Indian Politicians Play Dangerous Game With Shocking Rape Comments

Rape protest in Delhi, India (Credit: Wikimedia Commons)

Rape protest in Delhi, India (Credit: Wikimedia Commons)

Well, it’s happened again—another politician in India has espoused a grand and shameful opinion about rape. According to Deepak Handar, Member of the Legislative Assembly from the Trinamool Congress, “As long as the earth exists, there will be rape." 

These words are the latest in a bizarre blame game currently dominating Indian political circles. The mission of said game? Implicate everyone for rape but the actual perpetrators of sexual violence. Here are just some of the other harrowing comments that have been made:

  • Tapas Pal, also of of the Trinamool Congress party, sent a public threat to workers of a rival party stating that if his party workers were harmed, he would "set loose my boys on their women to rape them."
  • Last week, Ramsevak Paikra, Bharatiya Janata Party (BJP) home minister of the central Chhattisgarh state, said "such incidents [rapes] do not happen deliberately. These kind of incidents happen accidentally."
  • India's respected Finance Minister Arun Jaitley described the 2012 Delhi gang rape as a "small incident of rape" that cost the country billions of dollars in tourism.
  • In a parliamentary debate on rising crimes against women and children, Murali Mohan Maganti from the Telugu Desam party advised his “sisters, daughters and girls to dress dignified."
  • Echoing those sentiments, Banwari Lal Singhal, BJP legislator from Rajasthan, said that wearing skirts in schools causes sexual harassment. He even wrote a letter to the chief secretary demanding that girls wear either pants and shirts or salwar suits as uniforms, rather than skirts. 
  • Citing ancient Hindu mythology, Kailash Vijayvargiya, a cabinet minister with the BJP, stated, "One has to abide by certain moral limits. If you cross this limit you will be punished, just like Sita was abducted by Ravana.”

And oh, there's more:

  • Dharamveer Goyat, senior politician in the Haryana state, unsympathetically said in 2012 that "I have no hesitation in saying that about 90% of the girls consensually go with men, and then they end up meeting criminal minds and become targets of rape.”
  • All the more absurd is the comment by senior politician Nanki Ram Kanwar, blaming (yes) the astrological alignment of stars for the rapes. "These days women's stars aren't in their favor; that is why such incidents [rapes] are taking place," he said.
  • R.R. Patil, a politician from Maharashtra, infamously explained “The rise in atrocities against women is due to obscene images used in advertisements."  
  • Senior politician and leader Mulayam Singh Yadav stated publicly that “Boys will be boys . . . they sometimes make mistakes . . . Should they be hanged for rape?”
  • Babulal Gaur, home minister of Madhya Pradesh has defined “rape” in his own terminology as “a social crime which depends on the man and the woman. It is sometimes right and sometimes wrong."
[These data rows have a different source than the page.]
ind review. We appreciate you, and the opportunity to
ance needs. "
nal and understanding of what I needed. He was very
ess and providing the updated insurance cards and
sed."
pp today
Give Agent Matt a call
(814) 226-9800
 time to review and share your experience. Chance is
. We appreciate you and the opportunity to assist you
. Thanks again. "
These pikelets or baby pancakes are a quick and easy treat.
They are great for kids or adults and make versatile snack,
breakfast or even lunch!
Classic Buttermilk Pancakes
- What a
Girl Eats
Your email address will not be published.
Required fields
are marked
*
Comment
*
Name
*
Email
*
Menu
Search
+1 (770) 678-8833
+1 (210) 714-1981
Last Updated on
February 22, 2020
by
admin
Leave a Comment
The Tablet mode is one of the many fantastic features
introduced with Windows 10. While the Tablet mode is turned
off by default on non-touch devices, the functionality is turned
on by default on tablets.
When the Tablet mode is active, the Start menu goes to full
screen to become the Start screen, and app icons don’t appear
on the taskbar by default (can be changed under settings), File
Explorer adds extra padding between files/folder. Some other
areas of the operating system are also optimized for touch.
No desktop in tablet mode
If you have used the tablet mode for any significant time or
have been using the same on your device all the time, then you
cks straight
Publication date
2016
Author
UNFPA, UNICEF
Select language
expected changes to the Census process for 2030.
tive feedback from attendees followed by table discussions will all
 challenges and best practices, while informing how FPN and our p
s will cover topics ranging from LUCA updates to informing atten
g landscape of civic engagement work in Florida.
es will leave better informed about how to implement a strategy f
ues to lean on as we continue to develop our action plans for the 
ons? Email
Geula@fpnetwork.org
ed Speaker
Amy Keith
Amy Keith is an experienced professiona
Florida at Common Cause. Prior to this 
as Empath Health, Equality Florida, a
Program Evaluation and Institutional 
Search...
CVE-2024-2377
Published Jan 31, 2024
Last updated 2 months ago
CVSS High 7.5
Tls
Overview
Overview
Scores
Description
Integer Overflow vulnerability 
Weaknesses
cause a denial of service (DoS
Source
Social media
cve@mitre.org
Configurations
The most disturbing part of all this? These comments reflect the deep-rooted patriarchal and misogynist attitudes of those who wield the power to set laws and policies directly affecting women. Amid such discriminatory comments, it was a relief to hear Prime Minister Modi address this issue in a remarkably sensible manner during his Independence Day Speech from the Red Fort in New Delhi.

"Brothers and sisters, when we hear about the incidents of rape, we hang our heads in shame," he said. 

Finally, a politician providing the correct response to the tragedy of rape. If only other Indian politicians would rightly hang their heads, too.